Ein kleiner, aber nicht unwichtiger Bonus beim Lesen waren für mich die popkulturellen Anspielungen, vor allem im Zusammenhang mit Evies Filmgeschichte-Kurs in der Schule (so ein tolles Fach hätte ich auch gern mal in der Schule gehabt! Pfeif auf Wirtschaftsgeographie!). Evies schüchterner Mitschüler Oli mag zum Beispiel Fight Club und Donnie Darko, während sie unter anderem auf Vergiss mein nicht! steht, alles Indie-Filme, die ich persönlich auch toll finde. In Zusammenhang mit Evies Vergangenheit bekommt ihre Filmbegeisterung sogar einen tragischen Beigeschmack. Von Angstvorstellungen geplagt, blieb ihr lange nichts übrig, als sich in ihrem Zimmer einzuschließen und Filme zu schauen, um sich irgendwie von den quälenden Gedanken abzulenken. So bekommen die Film-Anspielungen eine Funktion im Roman, sind nicht nur name dropping, weil es sich um einen Young Adult-Roman handelt und da nun mal Popkultur vorkommen muss.

Die totale Absage an Genreklischees – juhu!
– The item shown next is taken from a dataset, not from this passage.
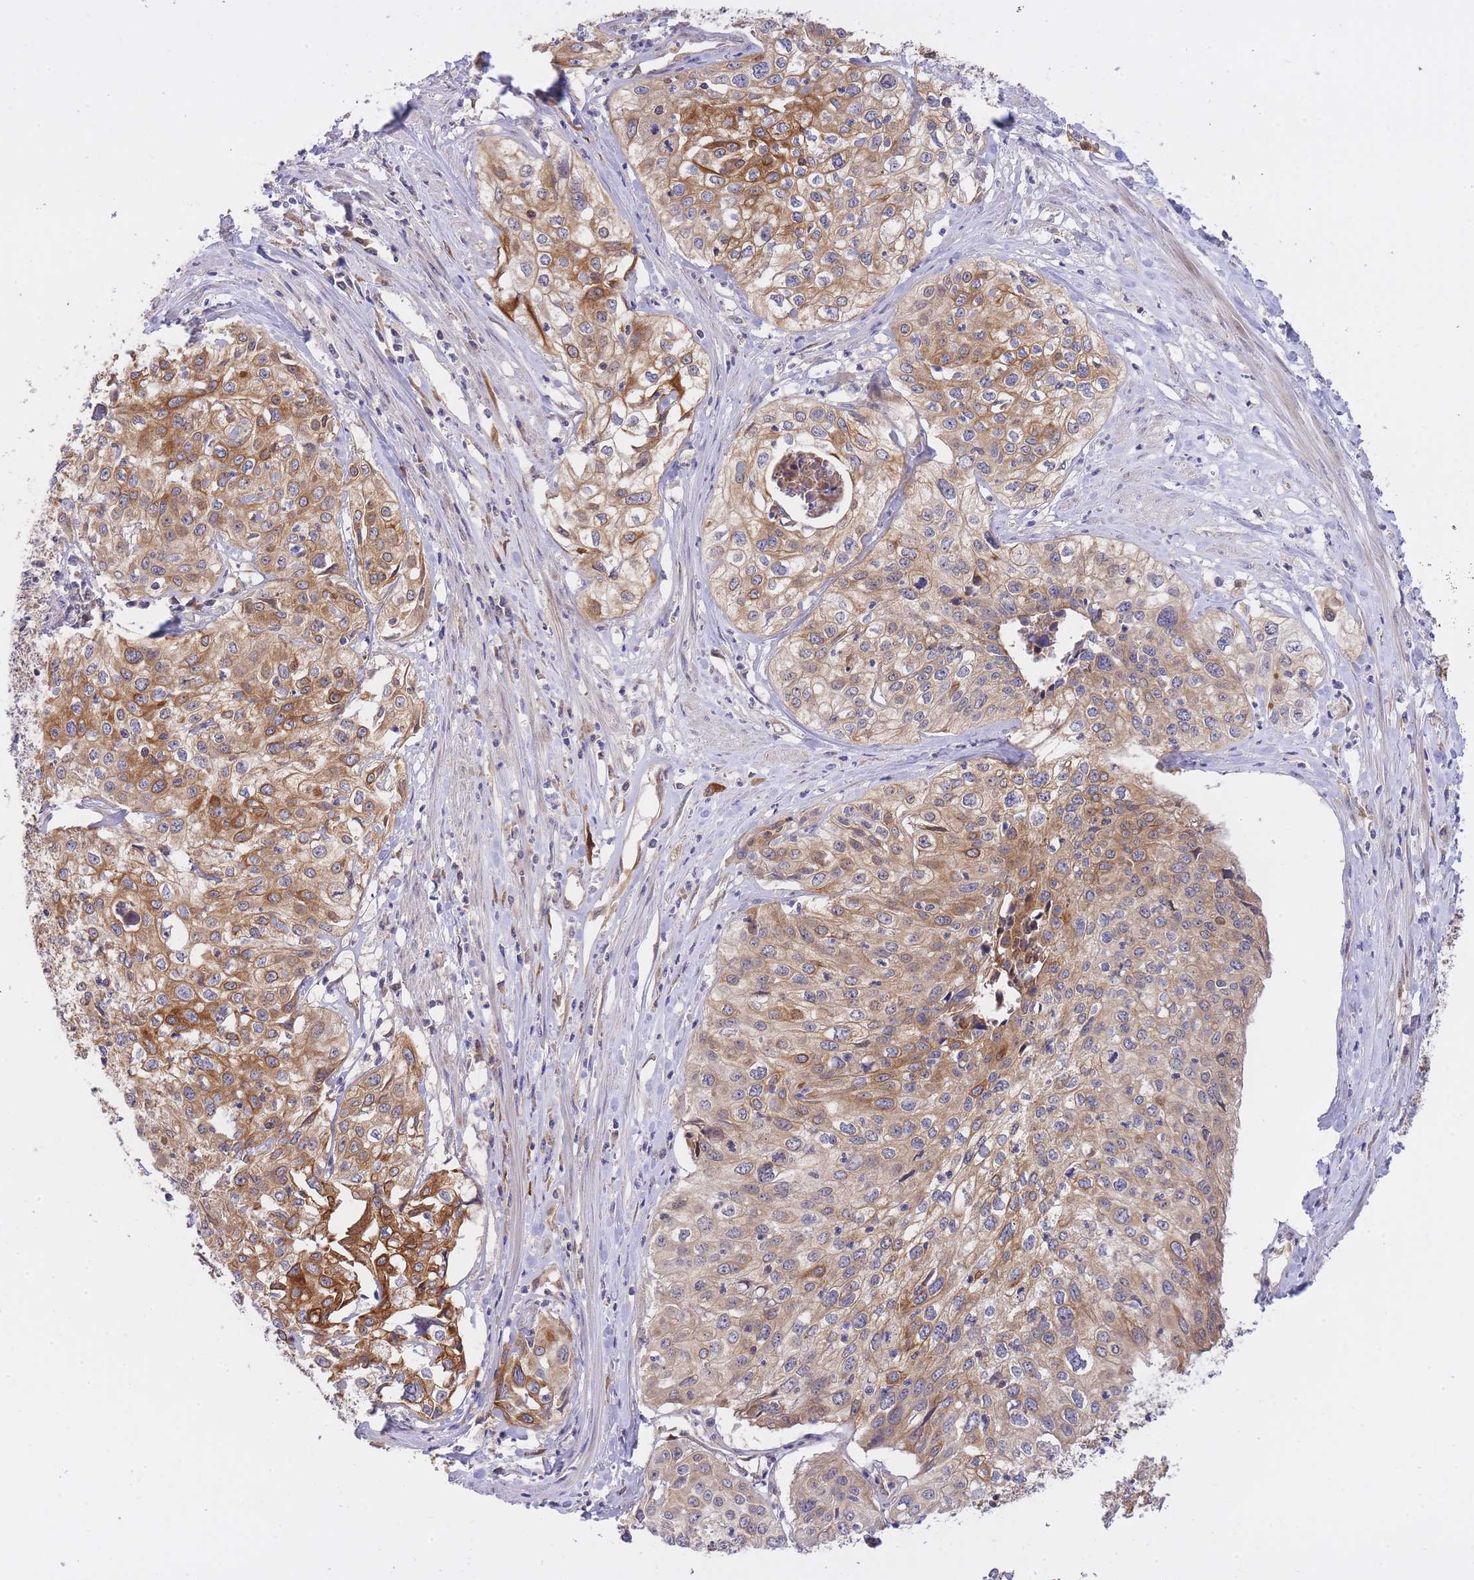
{"staining": {"intensity": "moderate", "quantity": ">75%", "location": "cytoplasmic/membranous"}, "tissue": "cervical cancer", "cell_type": "Tumor cells", "image_type": "cancer", "snomed": [{"axis": "morphology", "description": "Squamous cell carcinoma, NOS"}, {"axis": "topography", "description": "Cervix"}], "caption": "Tumor cells demonstrate moderate cytoplasmic/membranous expression in approximately >75% of cells in squamous cell carcinoma (cervical).", "gene": "EIF2B2", "patient": {"sex": "female", "age": 31}}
Die größte Stärke von Spinster Girls: Was ist schon normal? ist ganz klar, dass der Roman zunächst alte Lesegewohnheiten und Genreklischees erfüllt, um sie dann als unsinnig und toxisch zu entlarven – er wirkt dabei aber nie belehrend. Wir bekommen Spannung, Herzklopfen und Bad Boys geliefert, können anschließend aber über unsere eigene Erwartungshaltung lachen. Was sich z. B. in Lotties Handlungsstrang schon andeutet, wird mit Evies Verblendung über eine bestimmte Männerfigur (keine Spoiler, hüstel) wiederholt und so endgültig vorgeführt. Auch ich bin beim Lesen darauf reingefallen!
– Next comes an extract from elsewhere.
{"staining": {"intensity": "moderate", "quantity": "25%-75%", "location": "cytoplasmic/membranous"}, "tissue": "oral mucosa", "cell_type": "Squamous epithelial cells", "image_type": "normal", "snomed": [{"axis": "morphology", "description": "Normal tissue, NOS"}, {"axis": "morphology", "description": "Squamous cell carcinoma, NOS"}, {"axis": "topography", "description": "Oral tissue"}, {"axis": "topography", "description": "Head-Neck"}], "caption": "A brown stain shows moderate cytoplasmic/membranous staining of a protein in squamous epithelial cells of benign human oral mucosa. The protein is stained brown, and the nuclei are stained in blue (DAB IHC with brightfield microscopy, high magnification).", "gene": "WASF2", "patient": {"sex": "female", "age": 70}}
Die einzige Frage zum Schluss lautet: Warum ist noch nie zuvor jemand auf die Idee gekommen, einen feministischen Jugendroman für junge Mädchen zu schreiben? Und auch für erwachsene Frauen gibt es hier garantiert noch Einiges zu lernen.
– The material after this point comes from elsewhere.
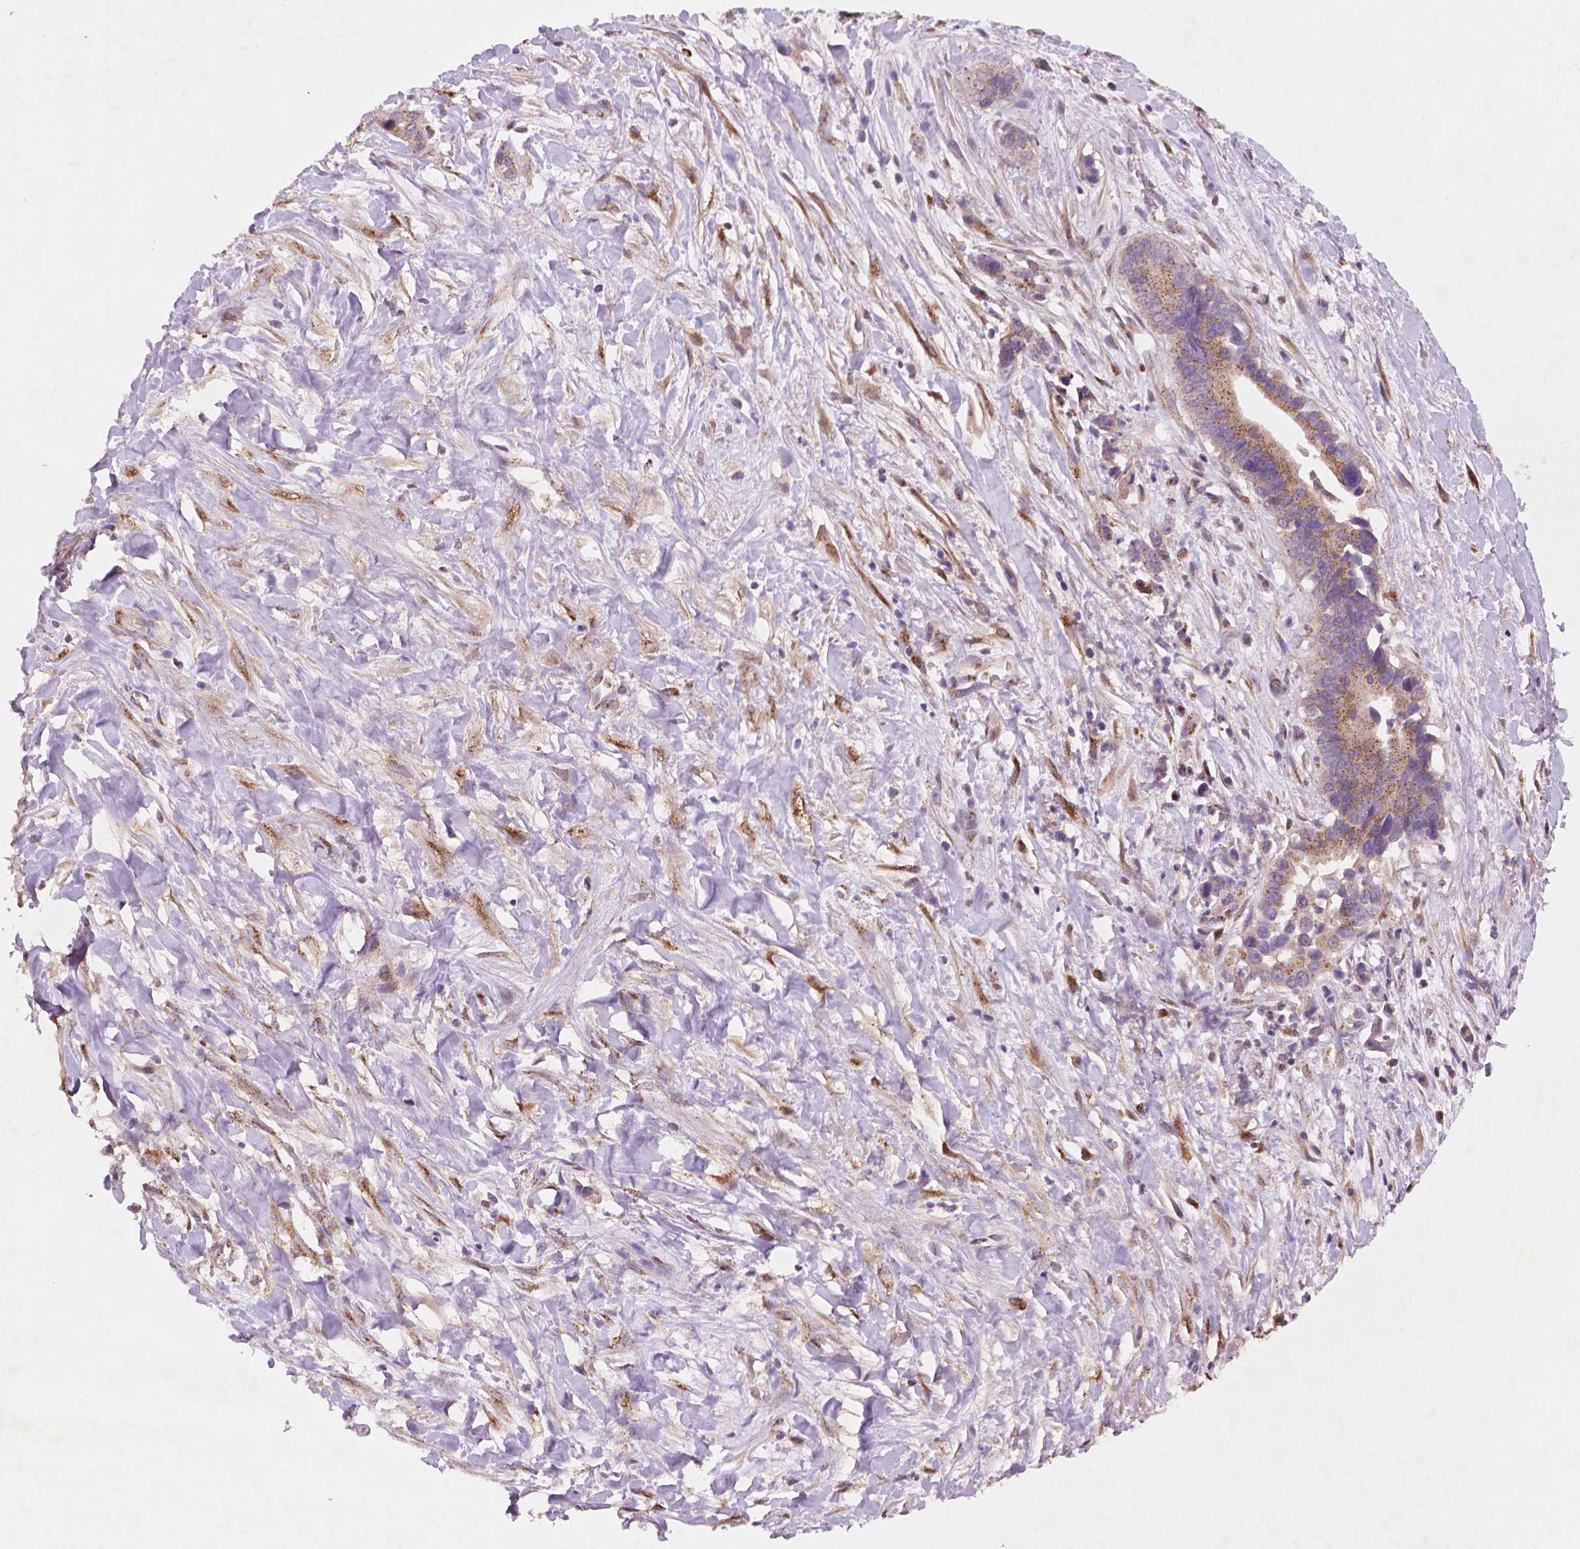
{"staining": {"intensity": "moderate", "quantity": ">75%", "location": "cytoplasmic/membranous"}, "tissue": "liver cancer", "cell_type": "Tumor cells", "image_type": "cancer", "snomed": [{"axis": "morphology", "description": "Cholangiocarcinoma"}, {"axis": "topography", "description": "Liver"}], "caption": "There is medium levels of moderate cytoplasmic/membranous positivity in tumor cells of cholangiocarcinoma (liver), as demonstrated by immunohistochemical staining (brown color).", "gene": "CHPT1", "patient": {"sex": "female", "age": 79}}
Das Buch ist einfach eine ganz tolle Motivation für Mädchen und Frauen, sich über die Ungleichheit zwischen den Geschlechtern Gedanken zu machen. Ich bin selbst drauf und dran, einen Spinster Girls Club zu gründen – und freue mich riesig auf den zweiten Band der Reihe.

Holly Bourne: Spinster Girls – Was ist schon normal?, München: dtv 2018.